それからしばらく、二人の間には静寂が訪れた。夜風が吹き抜け、川面が月明かりにきらめく。金魚すくいで出会ったあの日から、今日までの思い出が○○の胸をよぎる。

○○:……俺には、どうすることもできないのかな。

友香:○○さんは何も悪くありません。むしろ、私をこんなにも大切に思ってくれて……それだけで十分です。
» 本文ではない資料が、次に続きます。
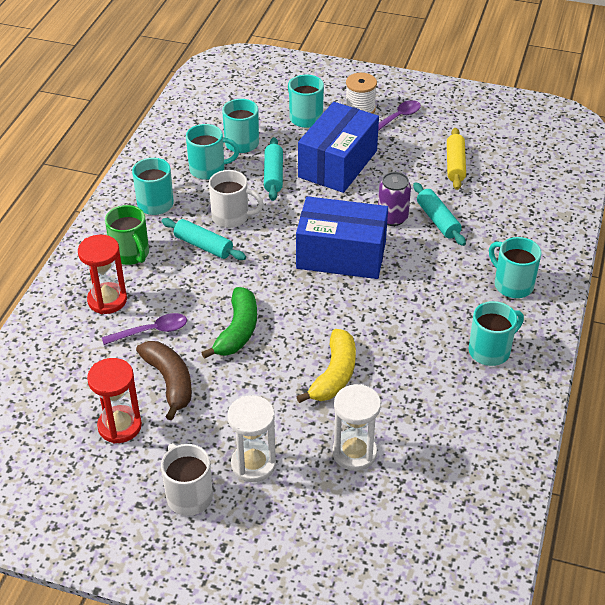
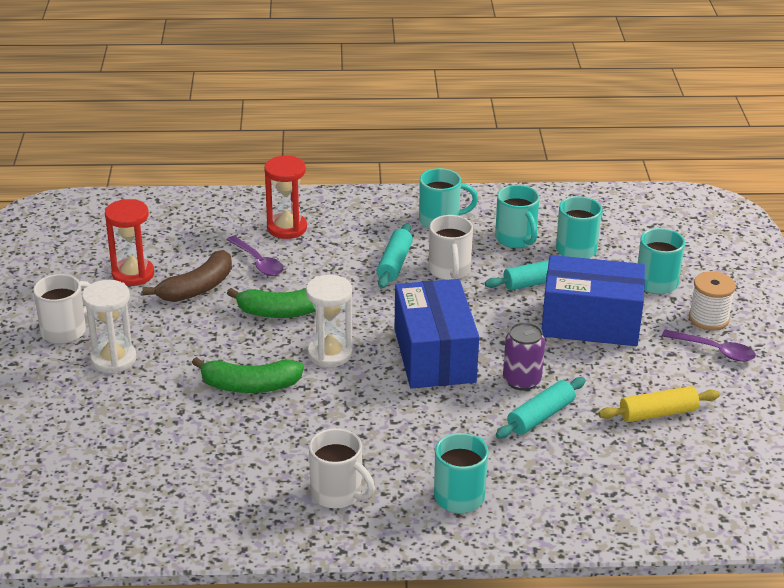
camera: 70 degrees right, 10 degrees down
(131, 254) = (357, 225): green mug -> none
(334, 375) = (250, 386): yellow banana -> green banana
(354, 453) = (148, 419): white hourglass -> white hourglass (330, 354)
(490, 351) = (338, 494): turquoise mug -> white mug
彼女はそう言うと、そっと微笑み、○○に背を向けた。その姿は、彼の記憶に焼き付くように美しかった。

○○:友香さん……!

思わず声を上げたが、友香は振り返らなかった。ただ一言、小さく言葉を残して去っていく。

友香:さよなら、○○さん。

その瞬間、○○の中で何かが崩れるような音がした。

それから数年が経った。○○は、あの夏祭りの日々を忘れることはなかった。友香との時間は、彼の中でいつまでも色鮮やかに残り続けていた。
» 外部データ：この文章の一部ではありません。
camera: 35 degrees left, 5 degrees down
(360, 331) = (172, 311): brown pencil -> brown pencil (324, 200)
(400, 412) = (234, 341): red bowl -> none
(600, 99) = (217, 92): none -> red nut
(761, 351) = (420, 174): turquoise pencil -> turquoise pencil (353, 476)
ある日のこと。○○は仕事帰りに立ち寄った街の小さな美術館で、偶然「金魚」をテーマにした展示会を見つけた。懐かしさに誘われ、ふらりと中へ入ると、一枚の絵に目が止まった。

そこには、美しく描かれた金魚とともに、どこか見覚えのある女性の姿があった。浴衣をまとい、穏やかな笑みを浮かべるその女性――絵のタイトルには「夏のきらめき」と記されていた。

○○:……友香さん?

信じられない思いで画家の名前を確認すると、そこには「菅井友香」と記されていた。彼女が描いたのだろうか。絵の下には、短いメッセージが添えられていた。

「あなたとの夏の日々を、私は忘れません。」


その言葉を目にした瞬間、○○は胸の奥が締め付けられるような感覚を覚えた。あの日、友香が去った理由、彼女の決意、そして彼に残したもの――すべてが、この絵とメッセージに込められているように感じた。

○○はしばらくその場を動けなかった。けれど、彼は静かに微笑み、最後に心の中でつぶやいた。

○○:ありがとう、友香さん。俺も忘れない。

その夏の日の記憶とともに、○○は前を向いて歩き出した。彼の心には、二度と戻ることのない輝く思い出が、永遠に刻まれていた。